The small business employees that are not in the exchange now are likely to be younger and healthier. That’s the reason their employers found it advantageous to remain outside the Obamacare risk pool for most of this year.
You see, Obamacare does not allow health insurers to charge their oldest customers any more than three times as much in premiums as they charge their youngest customers. Previously in Indiana, the oldest customers paid six or seven times more than the youngest.
The new rules, called community rating, mean that companies with younger-than-average workers will face a big increase in insurance rates under Obamacare's new rules. For businesses with older-than-average workers, the new rules will probably lead to lower health insurance premiums.
Those rules apply only to individual insurance customers and employers with fewer than 50 workers.
But if small employers can wait another two years before joining the Obamacare risk pool, then the healthiest employers will most likely choose to do so.

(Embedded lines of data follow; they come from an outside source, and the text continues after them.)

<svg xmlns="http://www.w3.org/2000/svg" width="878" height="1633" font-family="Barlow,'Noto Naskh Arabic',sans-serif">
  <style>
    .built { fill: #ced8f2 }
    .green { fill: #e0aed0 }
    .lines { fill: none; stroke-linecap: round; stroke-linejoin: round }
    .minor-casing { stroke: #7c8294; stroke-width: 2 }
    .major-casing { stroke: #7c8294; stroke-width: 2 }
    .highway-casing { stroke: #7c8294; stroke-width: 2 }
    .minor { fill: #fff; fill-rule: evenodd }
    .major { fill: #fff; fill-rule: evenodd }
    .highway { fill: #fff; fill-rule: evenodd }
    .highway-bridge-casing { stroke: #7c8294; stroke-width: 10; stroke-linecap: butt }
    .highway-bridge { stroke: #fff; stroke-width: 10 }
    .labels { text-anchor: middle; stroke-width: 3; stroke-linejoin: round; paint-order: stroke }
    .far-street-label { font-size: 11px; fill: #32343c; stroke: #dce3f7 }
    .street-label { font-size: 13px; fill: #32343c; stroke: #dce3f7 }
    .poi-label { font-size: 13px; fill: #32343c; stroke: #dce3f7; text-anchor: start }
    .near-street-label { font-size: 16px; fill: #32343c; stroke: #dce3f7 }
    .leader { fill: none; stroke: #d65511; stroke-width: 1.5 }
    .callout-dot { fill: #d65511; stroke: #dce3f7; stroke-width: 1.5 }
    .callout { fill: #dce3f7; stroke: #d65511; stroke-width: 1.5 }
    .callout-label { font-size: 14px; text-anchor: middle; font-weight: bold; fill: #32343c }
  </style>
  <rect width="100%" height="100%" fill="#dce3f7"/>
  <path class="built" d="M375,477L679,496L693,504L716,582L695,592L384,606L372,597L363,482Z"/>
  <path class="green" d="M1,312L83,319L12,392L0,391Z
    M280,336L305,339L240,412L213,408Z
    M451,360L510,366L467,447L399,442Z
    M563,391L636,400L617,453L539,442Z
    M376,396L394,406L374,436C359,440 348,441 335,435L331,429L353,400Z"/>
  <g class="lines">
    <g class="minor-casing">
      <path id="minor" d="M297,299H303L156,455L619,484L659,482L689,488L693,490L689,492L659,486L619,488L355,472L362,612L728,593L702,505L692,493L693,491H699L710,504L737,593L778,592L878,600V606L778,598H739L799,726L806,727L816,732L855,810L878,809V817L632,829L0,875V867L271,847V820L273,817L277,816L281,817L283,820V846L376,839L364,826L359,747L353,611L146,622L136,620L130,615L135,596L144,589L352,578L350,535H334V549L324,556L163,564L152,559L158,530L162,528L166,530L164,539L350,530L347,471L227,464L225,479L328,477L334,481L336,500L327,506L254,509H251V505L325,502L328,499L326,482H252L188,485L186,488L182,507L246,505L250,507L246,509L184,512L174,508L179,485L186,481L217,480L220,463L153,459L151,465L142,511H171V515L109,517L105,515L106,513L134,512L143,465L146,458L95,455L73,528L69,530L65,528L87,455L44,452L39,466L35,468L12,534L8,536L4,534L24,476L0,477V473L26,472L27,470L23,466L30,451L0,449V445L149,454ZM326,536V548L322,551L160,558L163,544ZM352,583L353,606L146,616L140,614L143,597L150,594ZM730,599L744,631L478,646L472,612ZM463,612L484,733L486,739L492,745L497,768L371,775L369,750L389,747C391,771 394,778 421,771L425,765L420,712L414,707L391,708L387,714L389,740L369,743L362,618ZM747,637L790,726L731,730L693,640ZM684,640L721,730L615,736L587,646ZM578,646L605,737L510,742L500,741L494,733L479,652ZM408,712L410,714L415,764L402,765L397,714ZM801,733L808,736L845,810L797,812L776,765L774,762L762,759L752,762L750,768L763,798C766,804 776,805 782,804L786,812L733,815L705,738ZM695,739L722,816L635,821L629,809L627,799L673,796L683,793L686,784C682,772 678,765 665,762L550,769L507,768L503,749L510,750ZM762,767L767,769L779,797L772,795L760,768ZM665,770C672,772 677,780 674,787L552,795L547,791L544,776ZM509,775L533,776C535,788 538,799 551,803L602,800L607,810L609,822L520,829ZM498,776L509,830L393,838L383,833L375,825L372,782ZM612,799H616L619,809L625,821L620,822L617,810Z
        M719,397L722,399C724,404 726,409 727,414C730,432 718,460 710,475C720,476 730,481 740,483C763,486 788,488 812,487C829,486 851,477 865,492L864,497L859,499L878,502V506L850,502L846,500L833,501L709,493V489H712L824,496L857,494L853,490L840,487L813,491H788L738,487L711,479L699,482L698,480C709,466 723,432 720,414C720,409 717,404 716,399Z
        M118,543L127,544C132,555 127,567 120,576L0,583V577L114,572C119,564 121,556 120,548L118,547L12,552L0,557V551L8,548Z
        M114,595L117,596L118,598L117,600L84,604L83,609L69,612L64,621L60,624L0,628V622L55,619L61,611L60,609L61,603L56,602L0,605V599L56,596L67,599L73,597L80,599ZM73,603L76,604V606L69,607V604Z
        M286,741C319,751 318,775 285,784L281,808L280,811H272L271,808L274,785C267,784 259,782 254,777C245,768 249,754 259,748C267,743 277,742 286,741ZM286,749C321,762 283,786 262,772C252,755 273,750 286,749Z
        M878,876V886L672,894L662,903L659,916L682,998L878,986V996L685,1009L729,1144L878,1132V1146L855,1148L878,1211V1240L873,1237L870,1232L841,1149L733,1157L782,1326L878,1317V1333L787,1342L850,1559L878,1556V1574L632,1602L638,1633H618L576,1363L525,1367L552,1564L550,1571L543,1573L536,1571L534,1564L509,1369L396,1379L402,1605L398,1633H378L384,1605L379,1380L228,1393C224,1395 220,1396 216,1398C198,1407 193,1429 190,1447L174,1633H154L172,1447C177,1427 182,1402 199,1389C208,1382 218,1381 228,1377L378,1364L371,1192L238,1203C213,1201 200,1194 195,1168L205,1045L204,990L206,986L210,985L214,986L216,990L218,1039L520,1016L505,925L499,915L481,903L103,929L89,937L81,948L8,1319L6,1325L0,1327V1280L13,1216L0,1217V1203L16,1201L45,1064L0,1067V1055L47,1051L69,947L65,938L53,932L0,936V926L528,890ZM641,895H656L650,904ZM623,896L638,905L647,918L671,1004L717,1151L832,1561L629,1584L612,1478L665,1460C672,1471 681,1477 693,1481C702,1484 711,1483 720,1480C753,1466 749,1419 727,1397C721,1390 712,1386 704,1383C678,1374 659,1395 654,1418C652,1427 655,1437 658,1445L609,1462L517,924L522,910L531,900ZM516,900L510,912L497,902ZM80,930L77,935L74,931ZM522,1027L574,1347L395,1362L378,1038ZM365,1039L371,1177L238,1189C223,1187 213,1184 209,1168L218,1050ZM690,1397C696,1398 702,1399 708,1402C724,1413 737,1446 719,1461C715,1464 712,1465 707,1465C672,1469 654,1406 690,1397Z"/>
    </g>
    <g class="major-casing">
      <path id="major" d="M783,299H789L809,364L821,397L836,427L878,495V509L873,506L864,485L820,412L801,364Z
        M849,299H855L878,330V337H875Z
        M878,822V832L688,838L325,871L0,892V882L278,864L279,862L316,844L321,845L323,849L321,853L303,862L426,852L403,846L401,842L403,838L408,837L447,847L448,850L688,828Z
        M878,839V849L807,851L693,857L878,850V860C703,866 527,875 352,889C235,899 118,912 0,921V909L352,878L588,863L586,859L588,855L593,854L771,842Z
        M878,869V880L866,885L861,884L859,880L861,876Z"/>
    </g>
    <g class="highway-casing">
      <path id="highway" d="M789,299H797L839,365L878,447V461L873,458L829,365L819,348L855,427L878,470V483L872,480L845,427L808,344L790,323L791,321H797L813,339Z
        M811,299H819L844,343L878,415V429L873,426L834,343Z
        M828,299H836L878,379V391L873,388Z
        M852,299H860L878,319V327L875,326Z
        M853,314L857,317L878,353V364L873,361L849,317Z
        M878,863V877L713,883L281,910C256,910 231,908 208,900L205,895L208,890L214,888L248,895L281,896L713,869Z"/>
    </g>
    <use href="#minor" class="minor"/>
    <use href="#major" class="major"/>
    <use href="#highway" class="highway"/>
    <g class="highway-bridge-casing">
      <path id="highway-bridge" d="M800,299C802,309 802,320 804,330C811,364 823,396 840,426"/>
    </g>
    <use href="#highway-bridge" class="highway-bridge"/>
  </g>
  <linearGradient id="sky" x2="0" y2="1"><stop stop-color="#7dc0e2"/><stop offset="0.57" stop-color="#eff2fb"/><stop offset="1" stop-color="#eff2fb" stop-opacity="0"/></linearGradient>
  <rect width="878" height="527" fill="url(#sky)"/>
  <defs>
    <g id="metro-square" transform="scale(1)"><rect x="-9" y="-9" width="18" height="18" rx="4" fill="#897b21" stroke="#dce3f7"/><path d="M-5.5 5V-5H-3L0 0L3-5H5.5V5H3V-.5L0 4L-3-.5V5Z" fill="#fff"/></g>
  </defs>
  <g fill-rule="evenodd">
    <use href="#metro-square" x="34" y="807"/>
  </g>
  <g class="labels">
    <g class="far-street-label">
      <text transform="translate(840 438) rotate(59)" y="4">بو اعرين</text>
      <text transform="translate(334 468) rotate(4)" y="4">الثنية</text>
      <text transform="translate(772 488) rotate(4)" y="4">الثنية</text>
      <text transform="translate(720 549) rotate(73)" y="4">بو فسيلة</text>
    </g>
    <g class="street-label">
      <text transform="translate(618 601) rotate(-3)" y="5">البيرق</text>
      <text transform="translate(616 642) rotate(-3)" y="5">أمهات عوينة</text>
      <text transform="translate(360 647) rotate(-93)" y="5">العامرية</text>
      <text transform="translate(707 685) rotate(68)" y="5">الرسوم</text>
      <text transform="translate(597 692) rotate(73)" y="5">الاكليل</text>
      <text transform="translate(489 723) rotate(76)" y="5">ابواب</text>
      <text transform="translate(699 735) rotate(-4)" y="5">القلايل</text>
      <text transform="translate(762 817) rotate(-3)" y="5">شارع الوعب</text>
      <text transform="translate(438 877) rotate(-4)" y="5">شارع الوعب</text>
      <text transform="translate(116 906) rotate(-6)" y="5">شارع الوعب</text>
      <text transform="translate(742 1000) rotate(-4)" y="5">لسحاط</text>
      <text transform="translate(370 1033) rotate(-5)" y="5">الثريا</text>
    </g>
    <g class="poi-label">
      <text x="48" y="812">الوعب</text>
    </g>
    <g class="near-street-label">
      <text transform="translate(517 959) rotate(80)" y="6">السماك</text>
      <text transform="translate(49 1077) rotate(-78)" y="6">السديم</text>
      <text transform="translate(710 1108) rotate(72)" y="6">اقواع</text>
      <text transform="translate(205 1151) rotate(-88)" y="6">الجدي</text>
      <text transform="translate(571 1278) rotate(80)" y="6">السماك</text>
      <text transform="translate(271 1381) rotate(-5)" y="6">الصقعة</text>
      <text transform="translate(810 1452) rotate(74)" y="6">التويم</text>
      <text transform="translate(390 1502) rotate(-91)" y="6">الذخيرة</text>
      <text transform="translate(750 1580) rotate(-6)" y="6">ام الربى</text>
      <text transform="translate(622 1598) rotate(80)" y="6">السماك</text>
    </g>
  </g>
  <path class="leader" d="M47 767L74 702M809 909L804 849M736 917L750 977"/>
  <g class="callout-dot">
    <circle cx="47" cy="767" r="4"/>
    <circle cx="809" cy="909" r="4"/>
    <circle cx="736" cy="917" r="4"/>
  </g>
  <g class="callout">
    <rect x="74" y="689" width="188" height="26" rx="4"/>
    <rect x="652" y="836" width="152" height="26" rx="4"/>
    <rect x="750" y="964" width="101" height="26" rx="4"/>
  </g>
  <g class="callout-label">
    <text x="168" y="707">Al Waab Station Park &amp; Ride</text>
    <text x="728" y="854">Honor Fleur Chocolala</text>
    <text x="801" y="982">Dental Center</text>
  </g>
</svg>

Same goes for the healthiest individuals.
Some critics of the law, I think, want to see this happen, because they think it will create a death spiral—or something close to it—that renders the exchanges a place you only end up if you have no other options.
“Once premiums rise, the demise of the exchanges becomes self winding,” wrote Dr. Scott Gottlieb, a scholar at the conservative American Enterprise Institute, in a piece on Forbes.com. “Higher premiums chase away more health[y] beneficiaries, causing premiums to rise still further. That’s the essence of an insurance death spiral. The end game is a benefit that erodes into something that closely resembles Medicaid.”

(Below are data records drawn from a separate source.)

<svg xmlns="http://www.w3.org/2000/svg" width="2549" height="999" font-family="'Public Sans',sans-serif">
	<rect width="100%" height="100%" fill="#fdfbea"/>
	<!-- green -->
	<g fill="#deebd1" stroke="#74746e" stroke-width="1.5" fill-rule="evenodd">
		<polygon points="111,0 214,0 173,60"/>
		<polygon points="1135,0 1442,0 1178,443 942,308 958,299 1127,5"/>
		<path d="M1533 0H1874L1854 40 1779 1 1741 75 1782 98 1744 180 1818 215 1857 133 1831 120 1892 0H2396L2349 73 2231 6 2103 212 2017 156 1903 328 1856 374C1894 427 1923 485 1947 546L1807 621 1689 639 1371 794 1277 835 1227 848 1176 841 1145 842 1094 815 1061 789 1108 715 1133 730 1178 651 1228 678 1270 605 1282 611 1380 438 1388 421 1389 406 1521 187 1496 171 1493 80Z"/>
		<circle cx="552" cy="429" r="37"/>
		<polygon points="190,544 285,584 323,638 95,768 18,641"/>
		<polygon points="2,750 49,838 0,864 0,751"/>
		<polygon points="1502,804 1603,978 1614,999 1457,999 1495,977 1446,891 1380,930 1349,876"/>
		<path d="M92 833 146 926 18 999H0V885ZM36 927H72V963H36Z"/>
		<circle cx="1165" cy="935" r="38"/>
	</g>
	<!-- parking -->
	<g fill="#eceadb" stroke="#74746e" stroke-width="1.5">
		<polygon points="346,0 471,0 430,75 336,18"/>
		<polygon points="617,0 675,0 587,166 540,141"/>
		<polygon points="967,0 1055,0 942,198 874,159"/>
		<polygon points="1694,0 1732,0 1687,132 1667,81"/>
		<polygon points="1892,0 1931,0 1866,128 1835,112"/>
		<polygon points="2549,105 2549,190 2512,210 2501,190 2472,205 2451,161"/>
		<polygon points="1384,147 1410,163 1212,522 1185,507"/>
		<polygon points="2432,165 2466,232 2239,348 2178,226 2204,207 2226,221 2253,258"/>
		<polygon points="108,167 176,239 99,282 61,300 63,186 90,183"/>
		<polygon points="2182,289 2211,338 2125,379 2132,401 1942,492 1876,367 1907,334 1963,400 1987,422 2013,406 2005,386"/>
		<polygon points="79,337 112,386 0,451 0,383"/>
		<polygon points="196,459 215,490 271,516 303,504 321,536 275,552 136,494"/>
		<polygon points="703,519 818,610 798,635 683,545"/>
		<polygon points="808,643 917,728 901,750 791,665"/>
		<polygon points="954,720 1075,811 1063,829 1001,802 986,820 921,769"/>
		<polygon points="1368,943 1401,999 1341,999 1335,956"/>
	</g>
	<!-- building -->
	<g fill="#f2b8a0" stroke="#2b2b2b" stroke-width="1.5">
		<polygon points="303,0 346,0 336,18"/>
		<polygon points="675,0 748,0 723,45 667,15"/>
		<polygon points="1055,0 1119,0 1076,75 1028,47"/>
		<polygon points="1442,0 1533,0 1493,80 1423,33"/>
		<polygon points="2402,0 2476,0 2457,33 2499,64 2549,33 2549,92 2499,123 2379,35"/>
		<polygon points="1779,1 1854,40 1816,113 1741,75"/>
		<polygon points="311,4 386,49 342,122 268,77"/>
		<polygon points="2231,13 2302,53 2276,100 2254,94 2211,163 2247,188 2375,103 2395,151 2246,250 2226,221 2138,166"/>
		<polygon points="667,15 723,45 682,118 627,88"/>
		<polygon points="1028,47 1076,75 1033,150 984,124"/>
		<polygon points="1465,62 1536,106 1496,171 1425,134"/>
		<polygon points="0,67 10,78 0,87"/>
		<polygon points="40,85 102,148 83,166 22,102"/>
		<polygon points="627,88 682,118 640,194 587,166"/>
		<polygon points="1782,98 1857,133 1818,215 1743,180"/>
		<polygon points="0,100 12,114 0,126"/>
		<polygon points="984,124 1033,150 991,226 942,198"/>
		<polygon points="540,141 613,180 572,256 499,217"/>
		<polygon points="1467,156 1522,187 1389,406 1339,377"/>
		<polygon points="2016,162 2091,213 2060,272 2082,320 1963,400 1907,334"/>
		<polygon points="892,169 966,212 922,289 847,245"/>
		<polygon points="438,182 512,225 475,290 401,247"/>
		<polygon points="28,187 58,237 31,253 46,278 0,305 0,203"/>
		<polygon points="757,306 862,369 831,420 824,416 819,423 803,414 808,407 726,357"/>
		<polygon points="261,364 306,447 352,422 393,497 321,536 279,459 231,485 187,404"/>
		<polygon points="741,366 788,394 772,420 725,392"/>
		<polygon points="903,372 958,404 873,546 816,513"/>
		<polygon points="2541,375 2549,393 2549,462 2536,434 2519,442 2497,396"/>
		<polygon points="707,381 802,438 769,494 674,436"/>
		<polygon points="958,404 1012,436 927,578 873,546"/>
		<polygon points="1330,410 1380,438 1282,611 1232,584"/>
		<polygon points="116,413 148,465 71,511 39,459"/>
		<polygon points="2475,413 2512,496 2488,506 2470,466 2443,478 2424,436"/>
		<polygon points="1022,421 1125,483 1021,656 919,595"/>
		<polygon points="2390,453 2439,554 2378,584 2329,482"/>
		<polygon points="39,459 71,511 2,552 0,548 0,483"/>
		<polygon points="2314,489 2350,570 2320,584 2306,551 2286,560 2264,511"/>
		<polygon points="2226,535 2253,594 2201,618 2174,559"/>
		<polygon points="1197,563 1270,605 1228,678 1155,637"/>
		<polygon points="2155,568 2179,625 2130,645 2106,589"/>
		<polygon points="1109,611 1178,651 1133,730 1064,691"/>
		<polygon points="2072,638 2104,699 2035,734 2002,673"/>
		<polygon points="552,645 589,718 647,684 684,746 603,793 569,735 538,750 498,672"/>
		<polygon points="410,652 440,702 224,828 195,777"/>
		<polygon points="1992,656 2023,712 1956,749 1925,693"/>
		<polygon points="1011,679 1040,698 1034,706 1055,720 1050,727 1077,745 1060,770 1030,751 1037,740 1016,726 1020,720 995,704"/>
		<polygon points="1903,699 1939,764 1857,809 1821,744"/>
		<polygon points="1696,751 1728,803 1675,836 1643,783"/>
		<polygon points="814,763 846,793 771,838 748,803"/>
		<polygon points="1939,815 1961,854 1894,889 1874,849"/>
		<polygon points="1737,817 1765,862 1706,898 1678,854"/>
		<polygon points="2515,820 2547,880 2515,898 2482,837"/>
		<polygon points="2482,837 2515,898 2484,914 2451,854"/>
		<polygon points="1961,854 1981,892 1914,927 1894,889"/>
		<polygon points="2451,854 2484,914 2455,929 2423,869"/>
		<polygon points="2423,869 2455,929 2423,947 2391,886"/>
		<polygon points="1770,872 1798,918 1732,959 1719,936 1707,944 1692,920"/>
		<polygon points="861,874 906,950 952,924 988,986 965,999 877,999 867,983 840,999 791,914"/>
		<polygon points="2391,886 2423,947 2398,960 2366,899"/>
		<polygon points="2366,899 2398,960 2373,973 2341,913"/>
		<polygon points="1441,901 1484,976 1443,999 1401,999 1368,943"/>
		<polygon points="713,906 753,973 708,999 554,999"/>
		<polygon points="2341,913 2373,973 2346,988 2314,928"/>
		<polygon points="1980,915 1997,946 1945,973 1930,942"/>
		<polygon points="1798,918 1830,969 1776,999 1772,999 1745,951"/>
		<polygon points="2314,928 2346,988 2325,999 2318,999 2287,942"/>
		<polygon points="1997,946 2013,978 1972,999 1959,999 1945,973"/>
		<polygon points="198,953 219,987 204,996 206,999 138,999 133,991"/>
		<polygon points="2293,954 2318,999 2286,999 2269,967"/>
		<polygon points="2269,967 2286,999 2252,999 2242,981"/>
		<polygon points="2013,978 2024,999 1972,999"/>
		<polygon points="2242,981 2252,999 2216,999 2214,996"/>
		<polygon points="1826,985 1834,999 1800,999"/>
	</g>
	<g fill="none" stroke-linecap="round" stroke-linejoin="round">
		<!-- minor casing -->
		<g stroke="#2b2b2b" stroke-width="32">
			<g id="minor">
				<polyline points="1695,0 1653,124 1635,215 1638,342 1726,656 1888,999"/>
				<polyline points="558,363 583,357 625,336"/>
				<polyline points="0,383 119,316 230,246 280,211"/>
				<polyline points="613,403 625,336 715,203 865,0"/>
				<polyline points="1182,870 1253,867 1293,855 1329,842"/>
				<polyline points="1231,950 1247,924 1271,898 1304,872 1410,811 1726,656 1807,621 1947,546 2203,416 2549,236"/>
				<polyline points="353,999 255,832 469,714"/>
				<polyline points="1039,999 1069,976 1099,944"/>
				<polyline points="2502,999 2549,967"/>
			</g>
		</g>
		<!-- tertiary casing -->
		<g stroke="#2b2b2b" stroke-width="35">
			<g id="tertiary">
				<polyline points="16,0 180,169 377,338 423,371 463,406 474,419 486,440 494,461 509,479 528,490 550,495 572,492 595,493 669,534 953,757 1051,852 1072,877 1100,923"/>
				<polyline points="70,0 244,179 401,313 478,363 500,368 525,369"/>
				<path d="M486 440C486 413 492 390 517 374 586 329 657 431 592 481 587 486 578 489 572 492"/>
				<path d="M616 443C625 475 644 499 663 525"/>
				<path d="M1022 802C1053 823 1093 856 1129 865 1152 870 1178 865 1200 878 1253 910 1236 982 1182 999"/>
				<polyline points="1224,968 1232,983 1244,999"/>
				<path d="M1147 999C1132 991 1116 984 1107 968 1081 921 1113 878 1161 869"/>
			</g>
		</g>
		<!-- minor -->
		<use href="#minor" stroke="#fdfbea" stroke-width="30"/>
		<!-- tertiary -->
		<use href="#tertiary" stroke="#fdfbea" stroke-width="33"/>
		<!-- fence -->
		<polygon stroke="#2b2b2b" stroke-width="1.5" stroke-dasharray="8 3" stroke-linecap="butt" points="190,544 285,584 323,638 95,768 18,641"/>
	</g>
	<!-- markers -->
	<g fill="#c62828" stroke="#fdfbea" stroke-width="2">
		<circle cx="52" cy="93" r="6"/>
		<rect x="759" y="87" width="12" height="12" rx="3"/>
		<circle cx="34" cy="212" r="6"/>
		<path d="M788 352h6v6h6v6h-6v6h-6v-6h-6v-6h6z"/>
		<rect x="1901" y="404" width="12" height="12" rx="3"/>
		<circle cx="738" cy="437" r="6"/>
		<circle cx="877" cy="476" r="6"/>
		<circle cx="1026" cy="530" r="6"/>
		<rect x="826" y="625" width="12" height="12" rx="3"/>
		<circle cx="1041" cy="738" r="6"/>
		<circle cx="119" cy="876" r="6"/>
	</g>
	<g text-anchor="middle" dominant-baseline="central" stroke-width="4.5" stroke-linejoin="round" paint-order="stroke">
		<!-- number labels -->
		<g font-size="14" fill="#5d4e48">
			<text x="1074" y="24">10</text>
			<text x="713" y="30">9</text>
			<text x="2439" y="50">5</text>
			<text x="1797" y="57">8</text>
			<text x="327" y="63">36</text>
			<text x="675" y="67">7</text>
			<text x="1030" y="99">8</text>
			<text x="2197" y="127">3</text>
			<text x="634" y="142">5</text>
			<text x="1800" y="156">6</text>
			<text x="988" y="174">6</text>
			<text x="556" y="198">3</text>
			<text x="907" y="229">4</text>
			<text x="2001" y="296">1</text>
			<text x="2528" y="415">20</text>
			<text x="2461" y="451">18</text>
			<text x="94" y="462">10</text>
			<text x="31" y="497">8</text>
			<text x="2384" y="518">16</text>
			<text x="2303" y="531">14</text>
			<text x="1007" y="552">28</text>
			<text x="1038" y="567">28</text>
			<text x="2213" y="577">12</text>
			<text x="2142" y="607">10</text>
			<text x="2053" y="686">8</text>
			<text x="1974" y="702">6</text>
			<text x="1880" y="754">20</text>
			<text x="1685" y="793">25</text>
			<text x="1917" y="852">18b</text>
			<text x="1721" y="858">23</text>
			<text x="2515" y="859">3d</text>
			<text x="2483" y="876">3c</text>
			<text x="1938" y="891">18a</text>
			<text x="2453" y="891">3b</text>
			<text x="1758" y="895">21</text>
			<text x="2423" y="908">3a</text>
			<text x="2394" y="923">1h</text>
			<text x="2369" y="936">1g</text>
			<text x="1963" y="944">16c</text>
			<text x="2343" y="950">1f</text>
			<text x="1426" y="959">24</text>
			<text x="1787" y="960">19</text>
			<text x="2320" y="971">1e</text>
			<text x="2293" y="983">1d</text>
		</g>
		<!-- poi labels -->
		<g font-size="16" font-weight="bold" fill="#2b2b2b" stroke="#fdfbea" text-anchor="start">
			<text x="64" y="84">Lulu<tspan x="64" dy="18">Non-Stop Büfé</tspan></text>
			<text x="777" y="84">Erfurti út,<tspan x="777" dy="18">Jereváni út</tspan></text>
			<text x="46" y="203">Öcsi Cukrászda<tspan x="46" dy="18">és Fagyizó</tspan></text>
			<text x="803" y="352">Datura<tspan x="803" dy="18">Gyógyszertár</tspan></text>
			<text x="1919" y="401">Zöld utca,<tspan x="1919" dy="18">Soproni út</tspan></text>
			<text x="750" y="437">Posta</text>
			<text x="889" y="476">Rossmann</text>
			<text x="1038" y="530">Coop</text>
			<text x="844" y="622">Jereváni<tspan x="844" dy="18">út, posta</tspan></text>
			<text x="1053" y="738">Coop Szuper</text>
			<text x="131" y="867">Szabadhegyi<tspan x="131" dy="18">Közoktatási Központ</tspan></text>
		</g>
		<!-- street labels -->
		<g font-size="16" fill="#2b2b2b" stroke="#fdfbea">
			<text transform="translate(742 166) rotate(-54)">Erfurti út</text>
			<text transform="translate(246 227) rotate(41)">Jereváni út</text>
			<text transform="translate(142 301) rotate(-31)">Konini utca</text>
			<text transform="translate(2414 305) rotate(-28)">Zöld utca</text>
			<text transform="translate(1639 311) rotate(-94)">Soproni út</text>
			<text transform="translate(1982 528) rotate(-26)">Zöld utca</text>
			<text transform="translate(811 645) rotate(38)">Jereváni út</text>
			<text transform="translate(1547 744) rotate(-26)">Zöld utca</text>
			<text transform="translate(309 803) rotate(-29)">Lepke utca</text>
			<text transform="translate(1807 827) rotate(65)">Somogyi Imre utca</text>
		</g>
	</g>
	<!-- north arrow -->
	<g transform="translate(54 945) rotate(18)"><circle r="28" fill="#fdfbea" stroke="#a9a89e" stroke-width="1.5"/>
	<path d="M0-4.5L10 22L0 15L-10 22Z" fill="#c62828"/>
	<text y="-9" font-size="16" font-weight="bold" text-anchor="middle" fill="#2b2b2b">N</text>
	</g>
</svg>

I'm not sure he's right. Conservatives have predicted numerous Obamacare death spirals, without one materializing yet. But if he's even directionally right, then President Obama could be trading a slightly better outcome in the 2014 elections for an exchange risk pool that actually works.
So it may take folks like Indiana Insurance Commissioner Stephen Robertson—who has been nothing but critical of Obamacare from the day it was passed—to say no to this proposal. That’s the best hope of actually saving Obamacare from the president’s attempt to sabotage it.